### Problem to work on
From the entries, filter out every line that lacks "microRNA" and copy the rest.

### Collected data
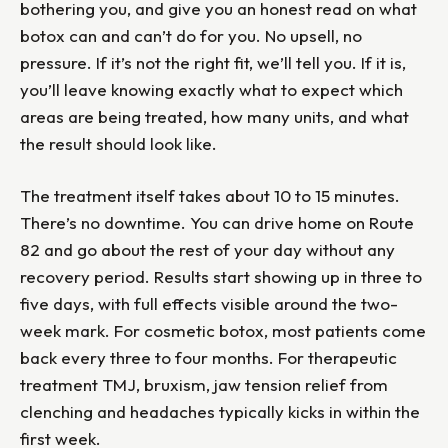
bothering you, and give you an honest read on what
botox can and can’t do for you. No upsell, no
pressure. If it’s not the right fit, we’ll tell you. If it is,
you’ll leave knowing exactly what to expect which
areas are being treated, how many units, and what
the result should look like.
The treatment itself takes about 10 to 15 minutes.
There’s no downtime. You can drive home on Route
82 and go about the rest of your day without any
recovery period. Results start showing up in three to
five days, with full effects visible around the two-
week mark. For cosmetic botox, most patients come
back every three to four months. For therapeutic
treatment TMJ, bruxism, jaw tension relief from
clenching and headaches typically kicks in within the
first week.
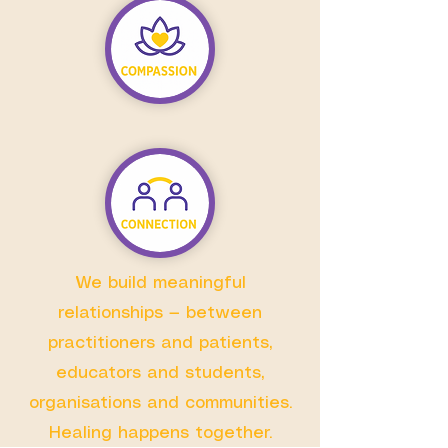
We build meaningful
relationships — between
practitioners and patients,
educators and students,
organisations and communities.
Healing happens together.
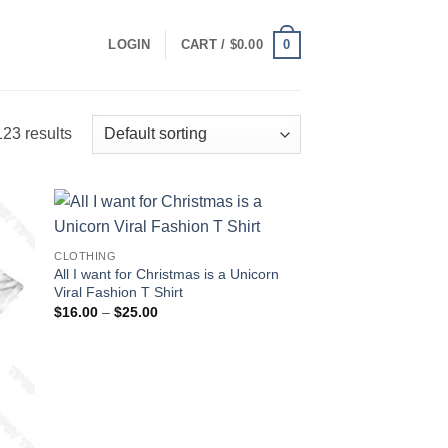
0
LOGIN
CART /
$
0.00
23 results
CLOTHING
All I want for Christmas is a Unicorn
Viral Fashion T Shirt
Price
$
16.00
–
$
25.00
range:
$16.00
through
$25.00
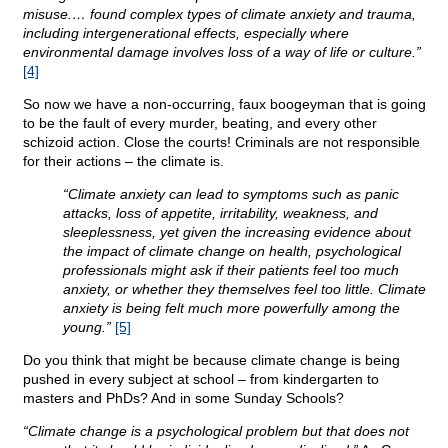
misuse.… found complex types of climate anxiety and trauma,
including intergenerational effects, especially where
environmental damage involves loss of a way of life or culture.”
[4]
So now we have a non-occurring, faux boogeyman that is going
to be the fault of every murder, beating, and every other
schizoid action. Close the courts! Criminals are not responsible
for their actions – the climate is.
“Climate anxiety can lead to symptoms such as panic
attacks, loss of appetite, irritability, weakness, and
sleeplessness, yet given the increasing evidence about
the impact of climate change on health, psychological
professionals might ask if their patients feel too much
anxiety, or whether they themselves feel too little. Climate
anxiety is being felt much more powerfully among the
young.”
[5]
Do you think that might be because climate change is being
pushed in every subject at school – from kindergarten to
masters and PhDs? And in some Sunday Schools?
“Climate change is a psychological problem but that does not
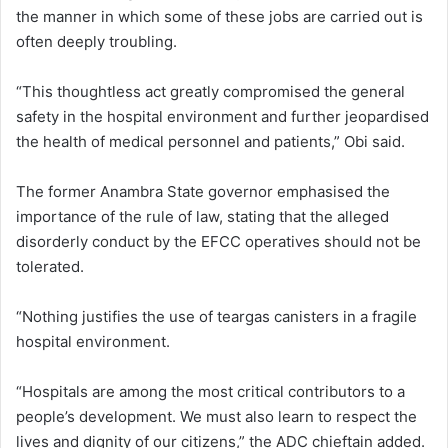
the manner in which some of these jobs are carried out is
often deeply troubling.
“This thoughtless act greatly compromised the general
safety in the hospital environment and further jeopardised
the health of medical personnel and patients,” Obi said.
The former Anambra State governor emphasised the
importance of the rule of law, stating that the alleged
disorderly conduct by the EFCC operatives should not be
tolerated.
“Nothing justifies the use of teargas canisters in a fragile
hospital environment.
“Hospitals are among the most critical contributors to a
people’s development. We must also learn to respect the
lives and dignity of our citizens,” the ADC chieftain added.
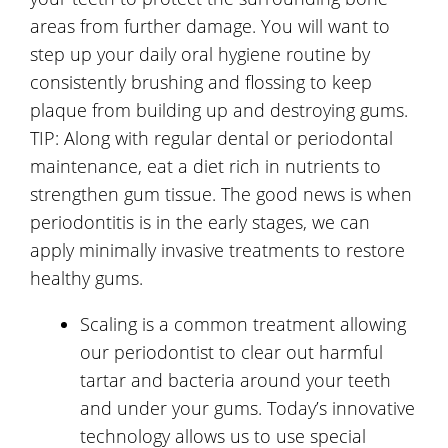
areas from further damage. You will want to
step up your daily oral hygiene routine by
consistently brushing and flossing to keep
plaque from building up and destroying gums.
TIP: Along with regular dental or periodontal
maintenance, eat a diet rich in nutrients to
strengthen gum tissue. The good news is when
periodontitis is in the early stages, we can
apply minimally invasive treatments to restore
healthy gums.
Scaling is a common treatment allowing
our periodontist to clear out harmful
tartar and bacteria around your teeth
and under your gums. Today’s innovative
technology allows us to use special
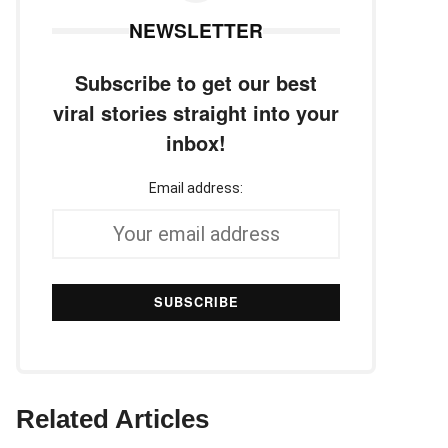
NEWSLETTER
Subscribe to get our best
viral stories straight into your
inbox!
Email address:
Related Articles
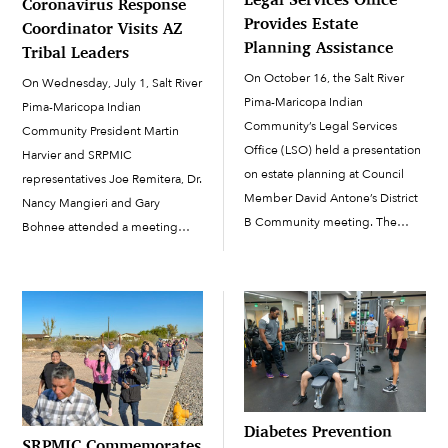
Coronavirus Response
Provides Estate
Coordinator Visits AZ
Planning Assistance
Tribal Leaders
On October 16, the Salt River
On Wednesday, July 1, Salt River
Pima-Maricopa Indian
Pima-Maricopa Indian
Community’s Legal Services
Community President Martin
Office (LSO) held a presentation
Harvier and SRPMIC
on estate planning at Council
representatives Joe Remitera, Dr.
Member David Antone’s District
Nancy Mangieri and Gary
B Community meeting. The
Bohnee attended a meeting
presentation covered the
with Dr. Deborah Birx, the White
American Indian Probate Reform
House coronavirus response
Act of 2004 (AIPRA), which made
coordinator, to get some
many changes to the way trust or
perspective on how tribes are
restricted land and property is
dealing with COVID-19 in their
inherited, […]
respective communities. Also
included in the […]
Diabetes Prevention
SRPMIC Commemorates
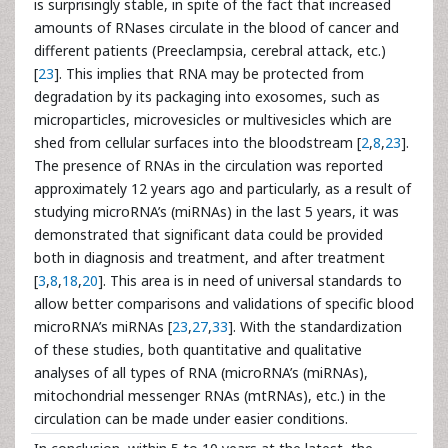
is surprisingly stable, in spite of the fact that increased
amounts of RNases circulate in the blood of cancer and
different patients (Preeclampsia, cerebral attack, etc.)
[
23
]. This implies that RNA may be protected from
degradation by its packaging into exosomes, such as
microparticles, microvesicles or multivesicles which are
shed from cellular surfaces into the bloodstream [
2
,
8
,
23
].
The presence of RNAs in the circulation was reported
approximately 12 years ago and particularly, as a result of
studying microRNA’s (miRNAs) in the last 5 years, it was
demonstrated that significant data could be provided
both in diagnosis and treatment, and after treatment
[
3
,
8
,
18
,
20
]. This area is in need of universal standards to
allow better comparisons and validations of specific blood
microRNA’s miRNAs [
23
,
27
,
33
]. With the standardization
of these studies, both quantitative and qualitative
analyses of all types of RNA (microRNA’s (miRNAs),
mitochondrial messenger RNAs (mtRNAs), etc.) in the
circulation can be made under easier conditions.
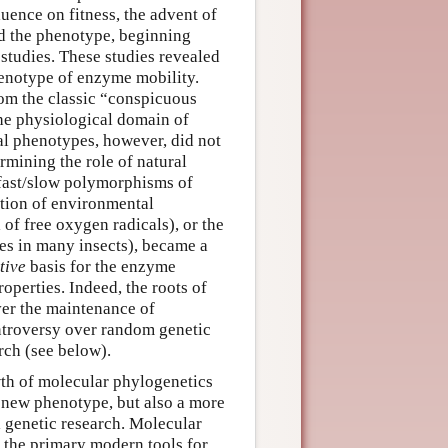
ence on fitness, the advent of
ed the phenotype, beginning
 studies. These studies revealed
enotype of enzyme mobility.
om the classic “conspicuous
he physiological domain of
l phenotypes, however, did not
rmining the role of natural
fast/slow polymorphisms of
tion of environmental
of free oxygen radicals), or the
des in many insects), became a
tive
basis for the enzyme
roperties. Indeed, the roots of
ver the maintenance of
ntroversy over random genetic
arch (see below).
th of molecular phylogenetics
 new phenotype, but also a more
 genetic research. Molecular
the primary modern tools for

### Your solution
studying microRNA’s (miRNAs) in the last 5 years, it was
microRNA’s miRNAs [
analyses of all types of RNA (microRNA’s (miRNAs),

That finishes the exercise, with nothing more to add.